Aero bars are for solo riding, not with 20,000 people around you. Leave the aero bars at home. Plus I passed every aero rider I saw.

I really don't want to listen to your crappy music from the boom box you're towing 500 miles. You'd ride better without the weight. And that's why God invented ear buds. Plus I passed every boom box rider I heard.

I loved the Spirit of Iowa and greatly appreciated the Iowans who turned their hoses on us.

Some people handed free water on the fly but riders who took the water, drank it, then threw the bottle alongside the rode instead of putting in in their pockets to throw away later are jerks.

I tend to try new events rather than repeat so I doubt that I will be a multi-time RAGBRAI rider unless I am involved in a cancer fighting role.

Out of 10,000 or 20,000 riders I only encountered one cycling jerk. He was wearing a US Air Force Cycling Team kit and was screaming for people to move out of the way of his pace line. But he wasn't representative of the Air Force. Just a jerk.

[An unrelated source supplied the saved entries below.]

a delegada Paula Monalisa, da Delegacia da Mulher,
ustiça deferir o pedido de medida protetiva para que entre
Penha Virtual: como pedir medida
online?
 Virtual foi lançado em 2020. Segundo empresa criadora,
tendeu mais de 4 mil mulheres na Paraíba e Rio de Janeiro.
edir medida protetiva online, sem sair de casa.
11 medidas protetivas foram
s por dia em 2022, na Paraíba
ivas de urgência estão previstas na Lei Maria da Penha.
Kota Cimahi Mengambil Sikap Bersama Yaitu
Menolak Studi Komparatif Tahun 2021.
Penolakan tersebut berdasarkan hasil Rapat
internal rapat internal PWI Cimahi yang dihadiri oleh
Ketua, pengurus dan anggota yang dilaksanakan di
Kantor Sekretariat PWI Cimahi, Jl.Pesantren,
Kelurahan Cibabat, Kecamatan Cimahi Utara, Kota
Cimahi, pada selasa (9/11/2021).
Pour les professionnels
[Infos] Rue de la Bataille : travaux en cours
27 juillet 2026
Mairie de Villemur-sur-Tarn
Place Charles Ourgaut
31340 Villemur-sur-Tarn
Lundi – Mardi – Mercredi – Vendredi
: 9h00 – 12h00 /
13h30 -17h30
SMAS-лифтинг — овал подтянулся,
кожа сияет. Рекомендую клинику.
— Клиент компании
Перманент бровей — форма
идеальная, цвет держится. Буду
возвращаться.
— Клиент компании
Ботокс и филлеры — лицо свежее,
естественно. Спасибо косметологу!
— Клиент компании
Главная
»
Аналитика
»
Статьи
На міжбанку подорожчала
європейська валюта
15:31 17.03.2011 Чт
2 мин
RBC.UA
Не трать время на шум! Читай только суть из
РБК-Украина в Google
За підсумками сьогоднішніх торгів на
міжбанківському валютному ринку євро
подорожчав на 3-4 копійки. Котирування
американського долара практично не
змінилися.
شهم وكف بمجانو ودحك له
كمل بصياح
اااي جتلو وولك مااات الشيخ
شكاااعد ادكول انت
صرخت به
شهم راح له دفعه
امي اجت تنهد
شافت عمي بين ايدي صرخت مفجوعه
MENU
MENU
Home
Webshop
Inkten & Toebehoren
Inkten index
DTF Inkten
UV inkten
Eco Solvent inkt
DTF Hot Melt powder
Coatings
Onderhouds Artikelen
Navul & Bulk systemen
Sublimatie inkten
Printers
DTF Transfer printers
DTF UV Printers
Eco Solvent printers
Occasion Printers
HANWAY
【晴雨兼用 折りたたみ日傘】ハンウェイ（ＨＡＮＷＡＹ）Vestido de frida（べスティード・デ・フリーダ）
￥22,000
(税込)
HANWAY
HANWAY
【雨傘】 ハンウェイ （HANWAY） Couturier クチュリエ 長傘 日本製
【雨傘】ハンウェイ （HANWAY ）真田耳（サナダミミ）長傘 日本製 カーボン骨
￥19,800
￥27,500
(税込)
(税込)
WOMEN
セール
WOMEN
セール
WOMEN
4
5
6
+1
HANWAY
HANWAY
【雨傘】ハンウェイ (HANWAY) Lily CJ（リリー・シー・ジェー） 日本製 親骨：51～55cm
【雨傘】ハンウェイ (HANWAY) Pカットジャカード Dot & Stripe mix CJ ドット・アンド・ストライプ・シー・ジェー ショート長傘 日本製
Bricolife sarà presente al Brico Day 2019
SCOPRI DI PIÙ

Everyone should try RAGBRAI once.

I really enjoyed being with Brancel Charters and would recommend Bob, Debbie, and Nicole to anyone. We had our own port-a-johns in camp and were always one block or less from showers. It is priced at the low end of charters so drinks were not on the house. But that's OK. They kept coolers of Gatorade/PowerAid, Water, soft drinks, and beer fully stocked and you paid for what you used.

I asked Nicole to stock Coke Zero -- and she did!

They also provided a mid-week laundry service which I did not use. But awesome!

They also set up tents and a chair for relaxing. And had a great electronic toy recharging station.

As for the riding -- I found it a bit too crowded. Every day an ambulance went by with its sirens blaring.

I learned I'm not fan of camping, especially when it's 100 degrees.

RAGBRAI is designed to get you off your bike. I am at peace when I am on the bike.

Although I doubt that I will be signing up anytime soon, I still recommend RAGBRAI as part of every cyclists' bucket list.

EPILOGUE -- The satisfaction of completing the ride across Iowa or riding 700 miles was brought crashing back to earth within minutes after we started driving home. Jake's father, Mike Grecco, posted on Facebook that Jake was not expected to live through the night. I was devastated.

Although the community of family and friends rallied to raise the money to send them to Germany, that was aboard commercial aircraft. To bring Jake home in his deteriorated condition would mean on a private jet.

We began rallying once more and by Tuesday had secured the flight. Jake would be coming home.

Tuesday night at 9:26 p.m. Eastern Time, Jake's father posted a picture of the two of them hugging with the caption -- "One More Time ...... Please .........."

At 3:26 a.m. German time, just hours before Jake and his mother, Stacey, were to board the medical flight home, Jake won. He left his worn out body to cancer so it could die and got his angel wings.

Six hours difference between the two time zones -- these events happened at exactly the same time.